━━ STORED ROWS
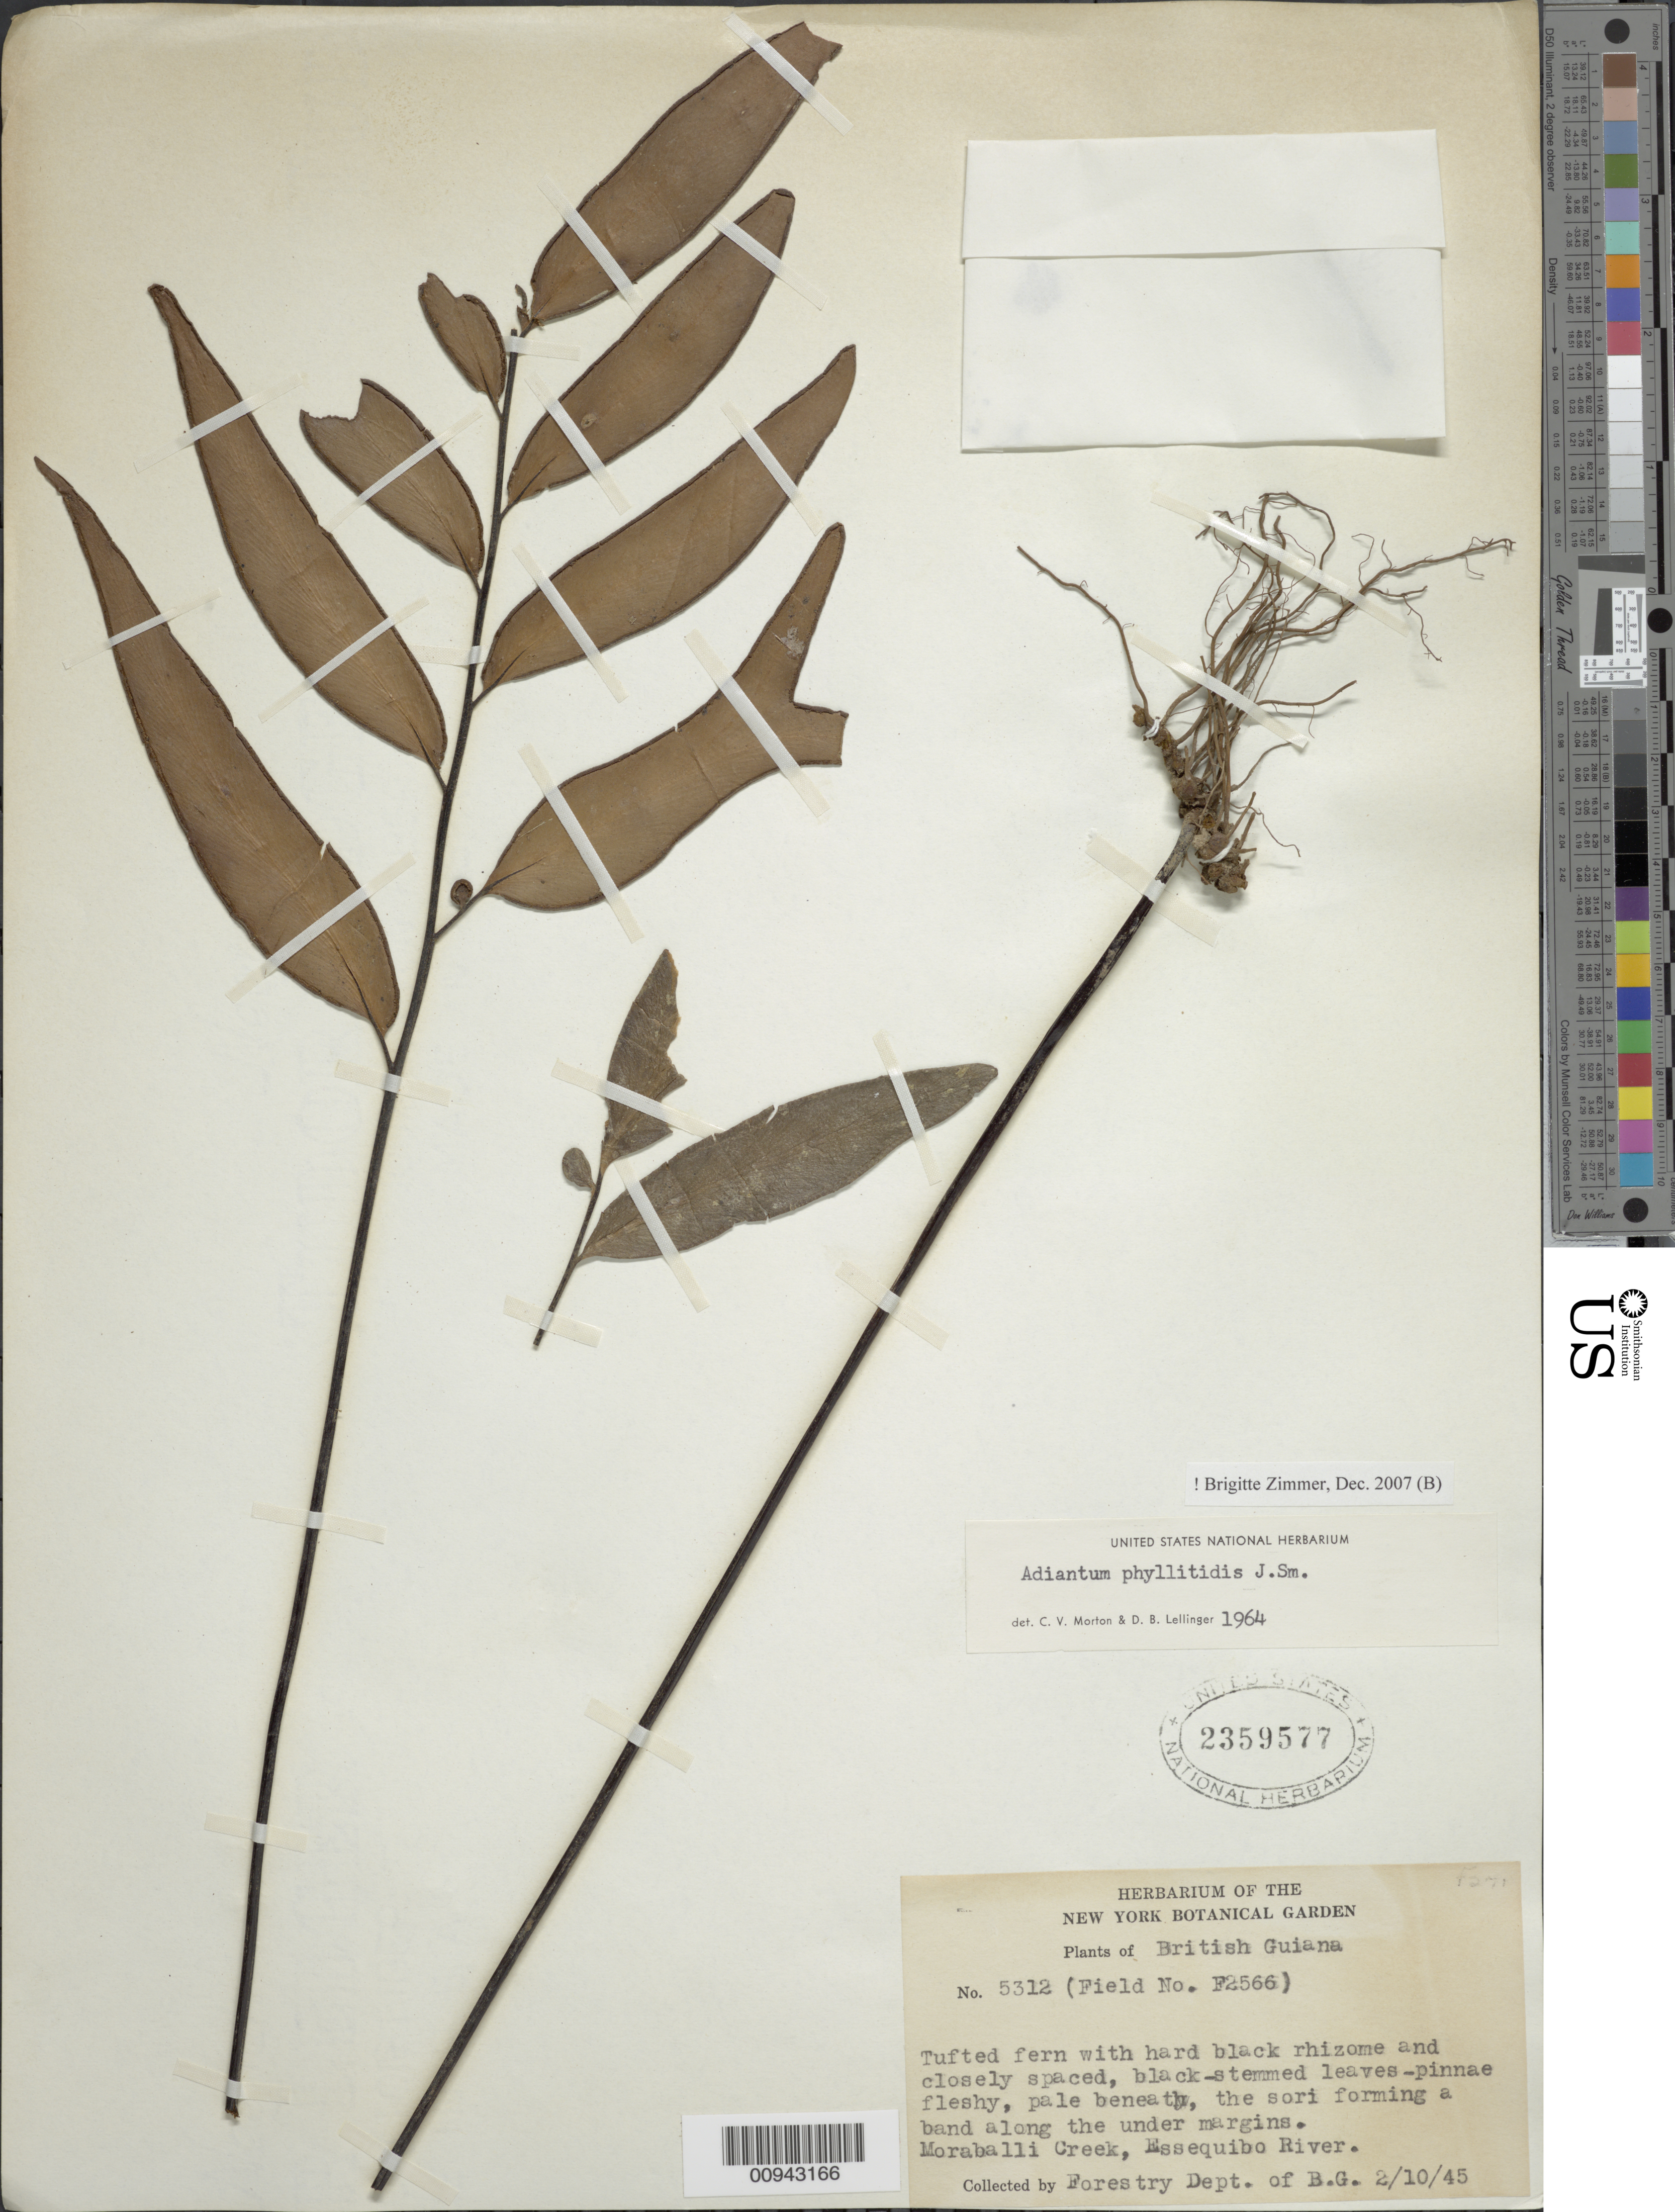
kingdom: Plantae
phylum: Tracheophyta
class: Polypodiopsida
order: Polypodiales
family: Pteridaceae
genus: Adiantum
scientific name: Adiantum phyllitidis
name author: J. Sm.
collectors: Forest Dept. B. G. & British Guiana Forestry Dept.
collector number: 5312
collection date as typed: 2-Nov-45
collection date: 1945-11-02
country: Guyana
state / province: U. Demerara-Berbice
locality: Moraballi Creek, Essequibo River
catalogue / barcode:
━━━━
Gather each line above that contains the string "date", treating uppercase and lowercase as distinct.

collection date as typed: 2-Nov-45
collection date: 1945-11-02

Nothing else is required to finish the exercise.